> [Work to be completed]: Up to and including the line that contains "30: (171, 555, 1.26)", return every line from the start of the data, unchanged.
+ + + + + + +
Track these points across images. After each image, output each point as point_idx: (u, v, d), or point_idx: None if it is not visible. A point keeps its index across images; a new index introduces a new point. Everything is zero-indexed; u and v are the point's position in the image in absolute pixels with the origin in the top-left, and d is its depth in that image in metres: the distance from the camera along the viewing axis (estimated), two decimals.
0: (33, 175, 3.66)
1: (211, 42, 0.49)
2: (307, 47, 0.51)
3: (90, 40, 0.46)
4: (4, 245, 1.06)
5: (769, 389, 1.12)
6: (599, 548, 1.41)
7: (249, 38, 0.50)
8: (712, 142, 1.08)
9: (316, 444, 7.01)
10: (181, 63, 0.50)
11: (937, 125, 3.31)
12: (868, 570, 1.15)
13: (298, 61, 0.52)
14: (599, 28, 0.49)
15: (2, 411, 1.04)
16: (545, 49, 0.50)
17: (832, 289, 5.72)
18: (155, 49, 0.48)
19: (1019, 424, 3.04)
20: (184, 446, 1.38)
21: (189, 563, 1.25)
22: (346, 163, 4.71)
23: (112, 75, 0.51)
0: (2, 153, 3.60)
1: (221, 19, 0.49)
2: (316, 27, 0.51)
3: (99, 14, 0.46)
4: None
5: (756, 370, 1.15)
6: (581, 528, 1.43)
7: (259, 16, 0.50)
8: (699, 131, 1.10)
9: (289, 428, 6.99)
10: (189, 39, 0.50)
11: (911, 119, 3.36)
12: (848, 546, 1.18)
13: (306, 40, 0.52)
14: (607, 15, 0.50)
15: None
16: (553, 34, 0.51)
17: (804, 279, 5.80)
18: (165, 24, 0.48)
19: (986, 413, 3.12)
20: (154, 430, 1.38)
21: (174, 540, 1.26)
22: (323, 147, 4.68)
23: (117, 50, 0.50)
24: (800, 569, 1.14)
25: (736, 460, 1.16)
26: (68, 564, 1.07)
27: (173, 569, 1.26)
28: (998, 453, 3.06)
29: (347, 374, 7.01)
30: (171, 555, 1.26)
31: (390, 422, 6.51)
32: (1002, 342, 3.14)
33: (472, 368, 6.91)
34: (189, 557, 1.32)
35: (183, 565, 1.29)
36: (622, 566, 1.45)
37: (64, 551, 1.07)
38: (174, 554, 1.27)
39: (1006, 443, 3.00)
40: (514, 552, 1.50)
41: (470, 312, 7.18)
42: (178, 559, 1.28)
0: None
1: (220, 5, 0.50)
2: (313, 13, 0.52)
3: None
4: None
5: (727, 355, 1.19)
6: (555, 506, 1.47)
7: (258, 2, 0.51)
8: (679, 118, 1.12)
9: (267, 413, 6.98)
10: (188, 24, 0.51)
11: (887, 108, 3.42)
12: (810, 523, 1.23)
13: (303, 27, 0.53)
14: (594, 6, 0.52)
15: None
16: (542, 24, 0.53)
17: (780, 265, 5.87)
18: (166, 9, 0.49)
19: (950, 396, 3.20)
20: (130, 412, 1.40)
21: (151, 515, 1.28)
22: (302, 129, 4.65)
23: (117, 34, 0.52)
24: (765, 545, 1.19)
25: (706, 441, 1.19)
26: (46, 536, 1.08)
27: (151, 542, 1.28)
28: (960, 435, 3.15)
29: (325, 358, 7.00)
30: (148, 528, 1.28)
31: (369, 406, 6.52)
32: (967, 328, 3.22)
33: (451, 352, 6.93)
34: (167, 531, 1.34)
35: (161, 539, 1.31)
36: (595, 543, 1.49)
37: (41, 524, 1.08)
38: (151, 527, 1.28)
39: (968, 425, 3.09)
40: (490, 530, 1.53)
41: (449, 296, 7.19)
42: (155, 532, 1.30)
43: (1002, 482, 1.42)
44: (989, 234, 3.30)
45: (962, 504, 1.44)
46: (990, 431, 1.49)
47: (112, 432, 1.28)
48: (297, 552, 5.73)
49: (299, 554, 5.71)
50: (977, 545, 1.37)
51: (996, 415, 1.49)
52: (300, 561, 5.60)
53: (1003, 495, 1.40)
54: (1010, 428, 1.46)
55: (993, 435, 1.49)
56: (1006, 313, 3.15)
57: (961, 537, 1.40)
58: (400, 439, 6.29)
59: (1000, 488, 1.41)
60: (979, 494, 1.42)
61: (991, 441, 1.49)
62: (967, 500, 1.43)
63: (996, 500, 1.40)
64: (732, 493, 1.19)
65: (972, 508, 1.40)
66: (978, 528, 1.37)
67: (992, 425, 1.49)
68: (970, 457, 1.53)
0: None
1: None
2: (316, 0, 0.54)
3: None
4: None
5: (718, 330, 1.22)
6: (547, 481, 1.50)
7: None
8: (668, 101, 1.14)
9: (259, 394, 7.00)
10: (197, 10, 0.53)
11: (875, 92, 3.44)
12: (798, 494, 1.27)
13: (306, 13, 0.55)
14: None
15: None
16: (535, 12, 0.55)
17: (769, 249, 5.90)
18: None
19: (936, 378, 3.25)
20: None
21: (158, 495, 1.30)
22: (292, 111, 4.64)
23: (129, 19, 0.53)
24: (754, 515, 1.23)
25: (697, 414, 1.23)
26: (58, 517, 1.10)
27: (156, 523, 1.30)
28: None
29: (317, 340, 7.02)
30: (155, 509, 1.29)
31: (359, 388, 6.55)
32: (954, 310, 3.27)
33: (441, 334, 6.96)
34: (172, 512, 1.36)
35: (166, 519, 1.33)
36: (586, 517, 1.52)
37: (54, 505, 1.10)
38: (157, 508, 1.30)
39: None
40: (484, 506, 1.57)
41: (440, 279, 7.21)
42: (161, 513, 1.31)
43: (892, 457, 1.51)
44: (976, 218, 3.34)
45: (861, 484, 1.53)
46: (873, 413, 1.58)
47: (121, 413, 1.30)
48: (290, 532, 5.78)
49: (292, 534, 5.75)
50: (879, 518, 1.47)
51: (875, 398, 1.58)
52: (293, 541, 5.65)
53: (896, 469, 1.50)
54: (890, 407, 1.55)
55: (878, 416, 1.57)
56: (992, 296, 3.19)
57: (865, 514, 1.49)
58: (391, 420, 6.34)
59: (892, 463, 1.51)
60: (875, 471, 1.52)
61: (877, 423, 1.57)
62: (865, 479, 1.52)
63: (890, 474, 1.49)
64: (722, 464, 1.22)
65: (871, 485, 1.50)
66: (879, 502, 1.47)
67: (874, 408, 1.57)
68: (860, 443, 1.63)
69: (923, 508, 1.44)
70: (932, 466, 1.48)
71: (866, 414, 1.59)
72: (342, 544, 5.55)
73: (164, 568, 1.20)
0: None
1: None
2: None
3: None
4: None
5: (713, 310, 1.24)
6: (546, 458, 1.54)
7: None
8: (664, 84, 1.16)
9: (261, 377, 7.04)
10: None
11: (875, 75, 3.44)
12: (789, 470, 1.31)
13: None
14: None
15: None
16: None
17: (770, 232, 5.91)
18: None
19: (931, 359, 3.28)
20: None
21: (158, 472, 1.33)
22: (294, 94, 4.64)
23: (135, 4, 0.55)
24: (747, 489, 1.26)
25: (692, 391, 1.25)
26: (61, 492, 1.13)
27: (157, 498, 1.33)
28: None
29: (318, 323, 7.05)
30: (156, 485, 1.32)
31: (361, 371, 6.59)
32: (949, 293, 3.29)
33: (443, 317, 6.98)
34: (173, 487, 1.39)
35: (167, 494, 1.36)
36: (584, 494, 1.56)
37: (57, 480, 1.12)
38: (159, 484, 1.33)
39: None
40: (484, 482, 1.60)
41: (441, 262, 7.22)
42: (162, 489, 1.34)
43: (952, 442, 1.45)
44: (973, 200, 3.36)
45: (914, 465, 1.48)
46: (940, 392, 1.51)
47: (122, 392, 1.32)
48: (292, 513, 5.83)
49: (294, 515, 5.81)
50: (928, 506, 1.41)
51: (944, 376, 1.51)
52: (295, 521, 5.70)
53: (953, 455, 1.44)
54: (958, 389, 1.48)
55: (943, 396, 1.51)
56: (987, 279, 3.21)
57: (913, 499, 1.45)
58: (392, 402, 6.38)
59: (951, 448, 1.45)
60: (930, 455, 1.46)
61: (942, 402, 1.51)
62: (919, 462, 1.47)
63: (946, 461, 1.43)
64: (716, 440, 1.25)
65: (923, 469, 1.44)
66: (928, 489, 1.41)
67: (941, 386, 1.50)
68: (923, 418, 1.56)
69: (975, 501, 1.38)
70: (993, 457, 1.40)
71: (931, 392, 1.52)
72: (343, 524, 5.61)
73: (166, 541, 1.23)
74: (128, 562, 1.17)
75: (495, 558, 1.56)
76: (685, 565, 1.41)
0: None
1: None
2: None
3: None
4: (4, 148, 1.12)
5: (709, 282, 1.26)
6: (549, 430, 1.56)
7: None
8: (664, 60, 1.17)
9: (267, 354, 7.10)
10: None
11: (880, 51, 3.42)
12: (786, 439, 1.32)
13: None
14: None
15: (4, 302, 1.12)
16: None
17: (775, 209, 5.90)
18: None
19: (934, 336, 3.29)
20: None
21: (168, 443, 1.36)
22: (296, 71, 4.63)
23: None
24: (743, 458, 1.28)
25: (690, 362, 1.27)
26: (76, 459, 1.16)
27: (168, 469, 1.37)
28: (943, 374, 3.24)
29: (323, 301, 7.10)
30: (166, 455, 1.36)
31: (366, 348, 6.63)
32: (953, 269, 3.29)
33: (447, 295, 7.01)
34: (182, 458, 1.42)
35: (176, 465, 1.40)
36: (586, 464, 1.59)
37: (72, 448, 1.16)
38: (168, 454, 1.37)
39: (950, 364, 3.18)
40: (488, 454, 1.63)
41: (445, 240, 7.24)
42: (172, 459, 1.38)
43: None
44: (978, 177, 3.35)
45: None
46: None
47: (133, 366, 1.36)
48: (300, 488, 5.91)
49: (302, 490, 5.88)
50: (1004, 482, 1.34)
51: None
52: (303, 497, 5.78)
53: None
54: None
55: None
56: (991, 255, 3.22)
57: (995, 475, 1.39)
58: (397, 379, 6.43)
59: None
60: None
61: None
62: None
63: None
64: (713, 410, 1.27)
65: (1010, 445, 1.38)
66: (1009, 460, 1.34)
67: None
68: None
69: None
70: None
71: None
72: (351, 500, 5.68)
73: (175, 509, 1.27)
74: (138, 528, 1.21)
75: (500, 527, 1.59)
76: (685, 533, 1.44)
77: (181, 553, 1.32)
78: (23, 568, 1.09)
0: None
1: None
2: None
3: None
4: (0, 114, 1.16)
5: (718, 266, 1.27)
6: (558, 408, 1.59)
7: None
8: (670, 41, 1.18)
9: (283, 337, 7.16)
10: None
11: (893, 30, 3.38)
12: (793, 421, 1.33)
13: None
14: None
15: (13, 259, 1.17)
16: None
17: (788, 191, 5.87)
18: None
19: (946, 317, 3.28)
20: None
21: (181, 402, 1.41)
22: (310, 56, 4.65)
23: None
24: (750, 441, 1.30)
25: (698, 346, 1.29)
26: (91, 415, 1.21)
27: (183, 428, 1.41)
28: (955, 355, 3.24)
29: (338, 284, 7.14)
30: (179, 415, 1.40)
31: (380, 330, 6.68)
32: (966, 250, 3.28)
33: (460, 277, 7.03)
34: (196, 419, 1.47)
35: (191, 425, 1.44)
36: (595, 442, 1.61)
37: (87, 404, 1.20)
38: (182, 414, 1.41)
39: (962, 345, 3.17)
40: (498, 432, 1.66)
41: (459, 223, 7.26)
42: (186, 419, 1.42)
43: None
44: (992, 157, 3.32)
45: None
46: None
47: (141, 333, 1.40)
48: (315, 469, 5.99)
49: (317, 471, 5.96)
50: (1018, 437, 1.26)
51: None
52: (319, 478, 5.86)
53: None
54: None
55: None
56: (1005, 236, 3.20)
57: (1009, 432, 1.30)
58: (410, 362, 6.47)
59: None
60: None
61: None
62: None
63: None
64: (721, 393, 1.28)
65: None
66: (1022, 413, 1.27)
+ + + + + + +
> [Solved exercise]:
Track these points across images. After each image, output each point as point_idx: (u, v, d), or point_idx: None if it is not visible. A point keeps its index across images; a new index introduces a new point. Everything is zero-indexed; u and v are the point's position in the image in absolute pixels with the origin in the top-left, and d is its depth in that image in metres: the distance from the camera along the viewing axis (estimated), two decimals.
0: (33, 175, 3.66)
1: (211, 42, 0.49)
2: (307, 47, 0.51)
3: (90, 40, 0.46)
4: (4, 245, 1.06)
5: (769, 389, 1.12)
6: (599, 548, 1.41)
7: (249, 38, 0.50)
8: (712, 142, 1.08)
9: (316, 444, 7.01)
10: (181, 63, 0.50)
11: (937, 125, 3.31)
12: (868, 570, 1.15)
13: (298, 61, 0.52)
14: (599, 28, 0.49)
15: (2, 411, 1.04)
16: (545, 49, 0.50)
17: (832, 289, 5.72)
18: (155, 49, 0.48)
19: (1019, 424, 3.04)
20: (184, 446, 1.38)
21: (189, 563, 1.25)
22: (346, 163, 4.71)
23: (112, 75, 0.51)
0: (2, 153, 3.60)
1: (221, 19, 0.49)
2: (316, 27, 0.51)
3: (99, 14, 0.46)
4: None
5: (756, 370, 1.15)
6: (581, 528, 1.43)
7: (259, 16, 0.50)
8: (699, 131, 1.10)
9: (289, 428, 6.99)
10: (189, 39, 0.50)
11: (911, 119, 3.36)
12: (848, 546, 1.18)
13: (306, 40, 0.52)
14: (607, 15, 0.50)
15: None
16: (553, 34, 0.51)
17: (804, 279, 5.80)
18: (165, 24, 0.48)
19: (986, 413, 3.12)
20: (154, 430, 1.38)
21: (174, 540, 1.26)
22: (323, 147, 4.68)
23: (117, 50, 0.50)
24: (800, 569, 1.14)
25: (736, 460, 1.16)
26: (68, 564, 1.07)
27: (173, 569, 1.26)
28: (998, 453, 3.06)
29: (347, 374, 7.01)
30: (171, 555, 1.26)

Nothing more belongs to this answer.